**Exercise**
For the entries below, state how many lines contain the word "machines" and add nothing else.

╭─ Material shown

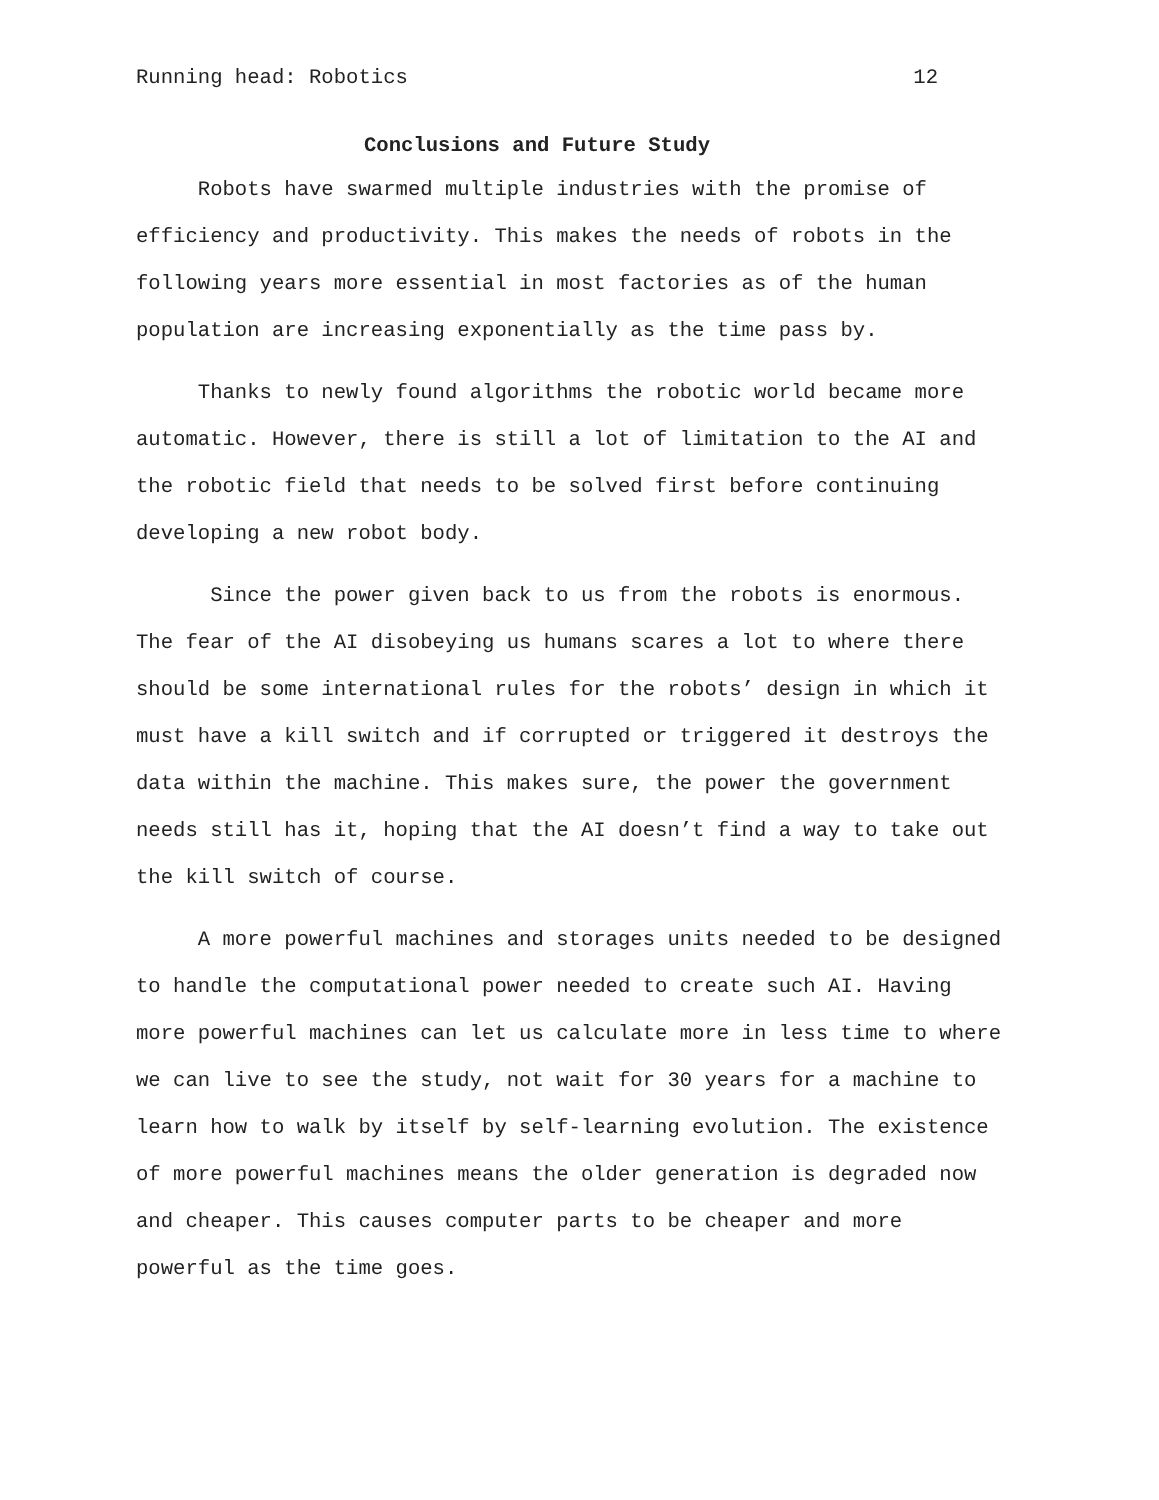Running head: Robotics 12
Conclusions and Future Study
Robots have swarmed multiple industries with the promise of
efficiency and productivity. This makes the needs of robots in the
following years more essential in most factories as of the human
population are increasing exponentially as the time pass by.
Thanks to newly found algorithms the robotic world became more
automatic. However, there is still a lot of limitation to the AI and
the robotic field that needs to be solved first before continuing
developing a new robot body.
Since the power given back to us from the robots is enormous.
The fear of the AI disobeying us humans scares a lot to where there
should be some international rules for the robots’ design in which it
must have a kill switch and if corrupted or triggered it destroys the
data within the machine. This makes sure, the power the government
needs still has it, hoping that the AI doesn’t find a way to take out
the kill switch of course.
A more powerful machines and storages units needed to be designed
to handle the computational power needed to create such AI. Having
more powerful machines can let us calculate more in less time to where
we can live to see the study, not wait for 30 years for a machine to
learn how to walk by itself by self-learning evolution. The existence
of more powerful machines means the older generation is degraded now
and cheaper. This causes computer parts to be cheaper and more
powerful as the time goes.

╰─

**Output of the task**
3